Non-invasive imaging deep into organs at microscopic scales remains an open quest in biomedical imaging. Although optical microscopy is still limited to surface imaging owing to optical wave diffusion and fast decorrelation in tissue, revolutionary approaches such as fluorescence photo-activated localization microscopy led to a striking increase in resolution by more than an order of magnitude in the last decade1. In contrast with optics, ultrasonic waves propagate deep into organs without losing their coherence and are much less affected by in vivo decorrelation processes. However, their resolution is impeded by the fundamental limits of diffraction, which impose a long-standing trade-off between resolution and penetration. This limits clinical and preclinical ultrasound imaging to a sub-millimetre scale.
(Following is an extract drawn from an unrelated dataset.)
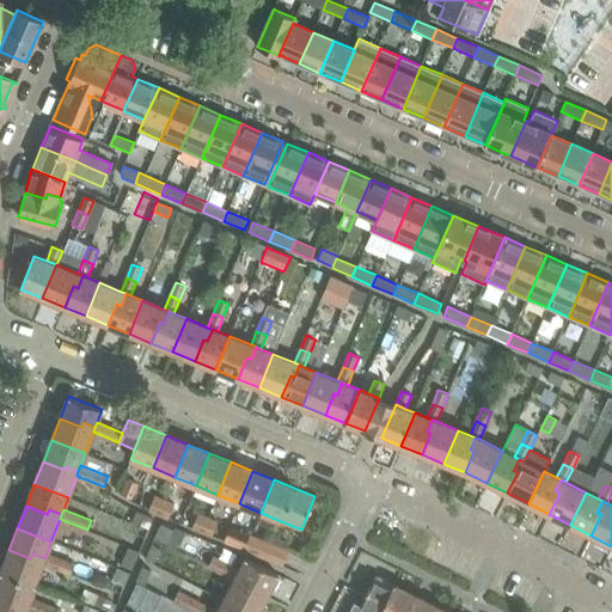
[(251,536),(242,532),(236,546),(245,551),(251,536)]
Here we demonstrate in vivo that ultrasound imaging at ultrafast frame rates (more than 500 frames per second) provides an analogue to optical localization microscopy by capturing the transient signal decorrelation of contrast agents—inert gas microbubbles. Ultrafast ultrasound localization microscopy allowed both non-invasive sub-wavelength structural imaging and haemodynamic quantification of rodent cerebral microvessels (less than ten micrometres in diameter) more than ten millimetres below the tissue surface, leading to transcranial whole-brain imaging within short acquisition times (tens of seconds). After intravenous injection, single echoes from individual microbubbles were detected through ultrafast imaging. Their localization, not limited by diffraction, was accumulated over 75,000 images, yielding 1,000,000 events per coronal plane and statistically independent pixels of ten micrometres in size. Precise temporal tracking of microbubble positions allowed us to extract accurately in-plane velocities of the blood flow with a large dynamic range (from one millimetre per second to several centimetres per second). These results pave the way for deep non-invasive microscopy in animals and humans using ultrasound. We anticipate that ultrafast ultrasound localization microscopy may become an invaluable tool for the fundamental understanding and diagnostics of various disease processes that modify the microvascular blood flow, such as cancer, stroke and arteriosclerosis.